----- INFORMATION -----

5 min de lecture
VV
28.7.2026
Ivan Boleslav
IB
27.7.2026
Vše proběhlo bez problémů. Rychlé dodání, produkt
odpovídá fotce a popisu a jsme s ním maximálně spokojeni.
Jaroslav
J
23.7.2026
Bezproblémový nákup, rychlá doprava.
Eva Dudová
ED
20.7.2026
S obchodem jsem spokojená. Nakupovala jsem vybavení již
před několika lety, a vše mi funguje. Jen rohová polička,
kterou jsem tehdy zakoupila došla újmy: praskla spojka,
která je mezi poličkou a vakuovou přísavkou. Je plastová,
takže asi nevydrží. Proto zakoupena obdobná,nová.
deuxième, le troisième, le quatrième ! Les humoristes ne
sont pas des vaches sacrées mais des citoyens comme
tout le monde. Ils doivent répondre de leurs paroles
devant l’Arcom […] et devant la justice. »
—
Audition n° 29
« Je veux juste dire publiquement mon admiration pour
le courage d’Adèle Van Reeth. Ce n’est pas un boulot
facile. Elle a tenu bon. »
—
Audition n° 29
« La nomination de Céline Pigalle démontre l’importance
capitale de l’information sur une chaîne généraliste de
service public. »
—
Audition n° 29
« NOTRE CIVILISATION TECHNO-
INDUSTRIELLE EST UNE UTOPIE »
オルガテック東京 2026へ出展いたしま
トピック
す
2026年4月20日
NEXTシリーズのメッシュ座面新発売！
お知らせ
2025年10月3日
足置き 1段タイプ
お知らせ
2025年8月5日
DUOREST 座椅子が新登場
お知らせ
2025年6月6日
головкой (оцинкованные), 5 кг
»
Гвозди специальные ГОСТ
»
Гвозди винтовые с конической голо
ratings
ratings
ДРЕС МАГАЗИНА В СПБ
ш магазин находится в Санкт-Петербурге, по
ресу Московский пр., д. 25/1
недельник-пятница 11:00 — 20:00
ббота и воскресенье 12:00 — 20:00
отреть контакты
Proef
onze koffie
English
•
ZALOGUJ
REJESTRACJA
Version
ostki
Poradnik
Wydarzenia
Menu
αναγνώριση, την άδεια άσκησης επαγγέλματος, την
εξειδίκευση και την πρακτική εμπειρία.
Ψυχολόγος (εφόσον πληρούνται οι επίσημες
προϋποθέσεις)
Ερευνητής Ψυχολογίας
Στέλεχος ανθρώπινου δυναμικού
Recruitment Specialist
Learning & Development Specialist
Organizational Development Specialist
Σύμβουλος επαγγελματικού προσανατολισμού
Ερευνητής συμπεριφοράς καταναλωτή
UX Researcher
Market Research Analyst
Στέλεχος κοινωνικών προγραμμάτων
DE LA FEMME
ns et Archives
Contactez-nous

-----

● TASK PROMPT
Could you copy each line above word for word?

● EXPECTED ANSWER
5 min de lecture
VV
28.7.2026
Ivan Boleslav
IB
27.7.2026
Vše proběhlo bez problémů. Rychlé dodání, produkt
odpovídá fotce a popisu a jsme s ním maximálně spokojeni.
Jaroslav
J
23.7.2026
Bezproblémový nákup, rychlá doprava.
Eva Dudová
ED
20.7.2026
S obchodem jsem spokojená. Nakupovala jsem vybavení již
před několika lety, a vše mi funguje. Jen rohová polička,
kterou jsem tehdy zakoupila došla újmy: praskla spojka,
která je mezi poličkou a vakuovou přísavkou. Je plastová,
takže asi nevydrží. Proto zakoupena obdobná,nová.
deuxième, le troisième, le quatrième ! Les humoristes ne
sont pas des vaches sacrées mais des citoyens comme
tout le monde. Ils doivent répondre de leurs paroles
devant l’Arcom […] et devant la justice. »
—
Audition n° 29
« Je veux juste dire publiquement mon admiration pour
le courage d’Adèle Van Reeth. Ce n’est pas un boulot
facile. Elle a tenu bon. »
—
Audition n° 29
« La nomination de Céline Pigalle démontre l’importance
capitale de l’information sur une chaîne généraliste de
service public. »
—
Audition n° 29
« NOTRE CIVILISATION TECHNO-
INDUSTRIELLE EST UNE UTOPIE »
オルガテック東京 2026へ出展いたしま
トピック
す
2026年4月20日
NEXTシリーズのメッシュ座面新発売！
お知らせ
2025年10月3日
足置き 1段タイプ
お知らせ
2025年8月5日
DUOREST 座椅子が新登場
お知らせ
2025年6月6日
головкой (оцинкованные), 5 кг
»
Гвозди специальные ГОСТ
»
Гвозди винтовые с конической голо
ratings
ratings
ДРЕС МАГАЗИНА В СПБ
ш магазин находится в Санкт-Петербурге, по
ресу Московский пр., д. 25/1
недельник-пятница 11:00 — 20:00
ббота и воскресенье 12:00 — 20:00
отреть контакты
Proef
onze koffie
English
•
ZALOGUJ
REJESTRACJA
Version
ostki
Poradnik
Wydarzenia
Menu
αναγνώριση, την άδεια άσκησης επαγγέλματος, την
εξειδίκευση και την πρακτική εμπειρία.
Ψυχολόγος (εφόσον πληρούνται οι επίσημες
προϋποθέσεις)
Ερευνητής Ψυχολογίας
Στέλεχος ανθρώπινου δυναμικού
Recruitment Specialist
Learning & Development Specialist
Organizational Development Specialist
Σύμβουλος επαγγελματικού προσανατολισμού
Ερευνητής συμπεριφοράς καταναλωτή
UX Researcher
Market Research Analyst
Στέλεχος κοινωνικών προγραμμάτων
DE LA FEMME
ns et Archives
Contactez-nous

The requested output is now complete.